AustéritéLa crise menace les jours fériés
Dès 2013, les Portugais travailleront à la Fête-Dieu et à la Toussaint. Les Belges songent à supprimer le lundi de Pentecôte. Mais ces mesures de croissance laissent sceptique.
- par
- Eric Felley

Procession religieuse à Fátima (Portugal) le 13 mai dernier.
Dans son programme d'austérité, le Portugal a décidé de supprimer quatre jours fériés, dont la Fête-Dieu et la Toussaint, ce dès 2013 et pour cinq ans. Comme le pays en compte treize, il restera 9?jours fériés, soit l'équivalent de l'Allemagne, du Danemark ou… du canton de Vaud. Le ministre belge Pieter De Crem vient lui aussi de proposer la suppression du lundi de Pentecôte férié: «Ce qui générera immédiatement une croissance économique de quelques pour-cent du produit intérieur brut» a-t-il déclaré.
Fatalisme Si les syndicats belges ont donné de la voix, les Portugais prennent la chose avec fatalisme: «Ces mesures sont impopulaires, relève Antonio Da Cunha, président de la Fédération des associations portugaises de Suisse, mais, ce qui me surprend, c'est la capacité de résignation des Portugais, qui gardent une certaine bienveillance envers leur gouvernement.» Pour lui, la suppression des jours fériés «est une goutte d'eau dans la mer si les gens ne sont pas réceptifs. Cela donne l'impression que les gens sont au travail, mais, s'ils sont fâchés ou indignés, ce ne sera pas efficace en termes de plus-value pour l'économie du pays.» Professeur d'économie à la HEC de Lausanne, d'origine portugaise, Luis Santos Pinto estime: «Une telle mesure peut fonctionner dans un pays qui connaît de la croissance, mais elle ne sera pas efficace dans un pays en récession avec du chômage comme le Portugal.» Pourtant, un jour de travail supplémentaire correspond à une augmentation potentielle de 0,45% du produit intérieur brut (PIB) par rapport à une année de 230?jours ouvrés. En 2004, la France avait introduit une journée dite de «solidarité envers les personnes âgées» après la canicule de 2003. Ce jour était tombé, déjà, sur le lundi de Pentecôte. Depuis, bon an mal an, les employeurs versent 0,3% de leur masse salariale, soit 2 milliards d'euros, dans une caisse de l'Etat français. Cette mesure est aujourd'hui contestée devant le Conseil constitutionnel. Membre de la Commission de l'économie et des redevances du Conseil national, Dominique de Buman (PDC/FR) réagit avec scepticisme quant à l'efficacité de ce genre de mesure: «C'est le signe d'un système qui se déglingue quand on sacrifie des jours consacrés à la spiritualité.
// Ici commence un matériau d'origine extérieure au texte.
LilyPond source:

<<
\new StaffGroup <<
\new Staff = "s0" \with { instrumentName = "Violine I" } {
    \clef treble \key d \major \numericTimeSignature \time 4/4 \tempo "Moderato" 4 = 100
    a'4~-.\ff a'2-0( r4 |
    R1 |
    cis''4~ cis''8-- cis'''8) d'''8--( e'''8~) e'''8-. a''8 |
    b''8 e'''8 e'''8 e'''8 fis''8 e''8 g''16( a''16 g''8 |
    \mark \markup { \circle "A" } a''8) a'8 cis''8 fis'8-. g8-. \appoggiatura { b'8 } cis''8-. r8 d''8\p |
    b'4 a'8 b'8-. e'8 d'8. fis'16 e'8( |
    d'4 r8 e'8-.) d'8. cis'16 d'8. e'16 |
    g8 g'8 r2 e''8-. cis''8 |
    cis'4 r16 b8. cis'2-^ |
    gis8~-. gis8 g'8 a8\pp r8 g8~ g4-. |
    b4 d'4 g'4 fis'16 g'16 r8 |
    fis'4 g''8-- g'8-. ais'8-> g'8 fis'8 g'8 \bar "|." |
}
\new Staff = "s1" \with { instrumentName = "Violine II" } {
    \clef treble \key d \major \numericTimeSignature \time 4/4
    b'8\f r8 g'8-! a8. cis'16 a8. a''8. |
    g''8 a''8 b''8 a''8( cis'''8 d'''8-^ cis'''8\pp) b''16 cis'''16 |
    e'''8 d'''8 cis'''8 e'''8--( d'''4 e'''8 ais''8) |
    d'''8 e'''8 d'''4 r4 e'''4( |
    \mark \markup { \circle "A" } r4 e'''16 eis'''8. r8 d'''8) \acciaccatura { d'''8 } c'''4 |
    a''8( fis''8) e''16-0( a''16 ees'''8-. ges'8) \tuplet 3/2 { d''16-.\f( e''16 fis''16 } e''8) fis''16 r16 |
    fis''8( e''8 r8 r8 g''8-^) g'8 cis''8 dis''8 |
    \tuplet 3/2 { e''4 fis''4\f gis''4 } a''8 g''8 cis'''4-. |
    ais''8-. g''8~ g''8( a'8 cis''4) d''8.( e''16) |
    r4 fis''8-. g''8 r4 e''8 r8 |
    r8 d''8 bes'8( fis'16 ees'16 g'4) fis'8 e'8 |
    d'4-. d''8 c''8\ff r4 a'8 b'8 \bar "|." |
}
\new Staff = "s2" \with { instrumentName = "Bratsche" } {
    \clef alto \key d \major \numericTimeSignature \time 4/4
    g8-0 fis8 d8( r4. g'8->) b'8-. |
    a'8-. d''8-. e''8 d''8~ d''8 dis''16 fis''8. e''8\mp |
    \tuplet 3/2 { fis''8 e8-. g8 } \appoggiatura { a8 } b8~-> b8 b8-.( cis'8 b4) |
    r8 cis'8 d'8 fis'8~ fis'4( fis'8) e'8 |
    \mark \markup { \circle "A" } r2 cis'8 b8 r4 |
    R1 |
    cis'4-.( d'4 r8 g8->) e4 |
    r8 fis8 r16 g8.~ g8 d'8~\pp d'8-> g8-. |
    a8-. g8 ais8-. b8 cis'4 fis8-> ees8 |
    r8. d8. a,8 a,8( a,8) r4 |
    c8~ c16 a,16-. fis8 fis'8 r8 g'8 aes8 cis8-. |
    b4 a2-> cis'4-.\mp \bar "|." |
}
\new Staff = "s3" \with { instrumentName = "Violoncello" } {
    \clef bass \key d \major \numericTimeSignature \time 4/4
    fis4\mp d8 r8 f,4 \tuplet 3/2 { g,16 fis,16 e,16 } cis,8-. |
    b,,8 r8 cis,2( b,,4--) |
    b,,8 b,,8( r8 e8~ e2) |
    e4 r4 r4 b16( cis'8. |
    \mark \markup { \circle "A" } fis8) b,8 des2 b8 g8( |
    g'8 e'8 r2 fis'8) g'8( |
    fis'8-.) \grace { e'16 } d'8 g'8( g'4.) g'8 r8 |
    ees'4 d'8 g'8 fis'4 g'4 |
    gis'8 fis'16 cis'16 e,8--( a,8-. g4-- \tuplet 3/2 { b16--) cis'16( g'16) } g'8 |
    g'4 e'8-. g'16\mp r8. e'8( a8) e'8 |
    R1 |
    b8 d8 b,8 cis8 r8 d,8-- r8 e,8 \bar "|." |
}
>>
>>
Je trouverais plus intelligent de rajouter quelques minutes de travail par jour et de conserver les jours de repos nécessaires à tout le monde.»
Le coût des jours fériés La conseillère nationale Isabelle Moret, vice-présidente du PLR, observe cette situation à l'aune de la Suisse: «Si nous ne voulons pas nous retrouver à suivre ce chemin, il faut rester vigilant. C'est pour cela qu'on s'est battu contre les six semaines de vacances. Chaque jour férié a un coût. Aujourd'hui, je ne demanderai pas qu'on en supprime, mais je ne voudrais pas qu'on en rajoute, comme la gauche aimerait le faire avec le 1er Mai.»